▸ **Exercise goal**
State how many lines of the records contain the string "Ürünleri", and give no other information.

::: Data records :::

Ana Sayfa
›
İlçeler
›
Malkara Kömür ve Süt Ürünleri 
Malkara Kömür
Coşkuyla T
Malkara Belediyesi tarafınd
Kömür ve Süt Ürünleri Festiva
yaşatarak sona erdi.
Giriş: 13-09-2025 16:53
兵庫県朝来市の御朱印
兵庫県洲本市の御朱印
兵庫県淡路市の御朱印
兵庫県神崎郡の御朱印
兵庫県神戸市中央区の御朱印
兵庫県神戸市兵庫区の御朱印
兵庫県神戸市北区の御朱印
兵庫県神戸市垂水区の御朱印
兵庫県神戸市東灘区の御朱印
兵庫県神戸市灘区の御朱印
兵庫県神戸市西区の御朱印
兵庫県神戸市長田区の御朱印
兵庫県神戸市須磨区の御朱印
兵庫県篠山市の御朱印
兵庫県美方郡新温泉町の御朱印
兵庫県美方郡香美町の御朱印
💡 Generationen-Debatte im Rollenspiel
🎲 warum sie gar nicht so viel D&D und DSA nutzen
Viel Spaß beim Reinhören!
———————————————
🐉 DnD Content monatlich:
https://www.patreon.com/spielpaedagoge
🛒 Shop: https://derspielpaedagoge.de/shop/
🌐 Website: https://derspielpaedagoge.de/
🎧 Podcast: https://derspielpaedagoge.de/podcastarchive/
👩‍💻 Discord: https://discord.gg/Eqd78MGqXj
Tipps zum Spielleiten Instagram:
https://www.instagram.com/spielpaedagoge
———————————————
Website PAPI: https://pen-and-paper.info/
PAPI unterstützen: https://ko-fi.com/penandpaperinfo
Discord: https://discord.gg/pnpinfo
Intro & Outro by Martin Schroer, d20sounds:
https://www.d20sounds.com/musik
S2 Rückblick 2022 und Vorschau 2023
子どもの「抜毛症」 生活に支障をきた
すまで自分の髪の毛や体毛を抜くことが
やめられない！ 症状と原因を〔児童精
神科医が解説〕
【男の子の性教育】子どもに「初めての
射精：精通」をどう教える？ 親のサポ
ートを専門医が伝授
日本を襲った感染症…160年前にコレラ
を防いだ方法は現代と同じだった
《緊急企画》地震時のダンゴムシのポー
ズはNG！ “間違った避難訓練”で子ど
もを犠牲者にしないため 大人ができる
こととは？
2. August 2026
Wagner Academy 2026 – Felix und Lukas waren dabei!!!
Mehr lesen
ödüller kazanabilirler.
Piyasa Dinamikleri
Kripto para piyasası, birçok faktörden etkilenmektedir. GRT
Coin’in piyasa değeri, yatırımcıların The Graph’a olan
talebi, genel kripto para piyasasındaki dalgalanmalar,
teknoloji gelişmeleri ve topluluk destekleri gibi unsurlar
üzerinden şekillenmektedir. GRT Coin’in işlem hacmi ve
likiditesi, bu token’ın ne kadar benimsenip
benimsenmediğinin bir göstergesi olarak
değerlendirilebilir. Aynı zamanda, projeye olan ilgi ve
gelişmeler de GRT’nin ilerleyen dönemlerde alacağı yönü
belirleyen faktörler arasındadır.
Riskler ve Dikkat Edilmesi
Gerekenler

:::

▸ **Solution to this task**
2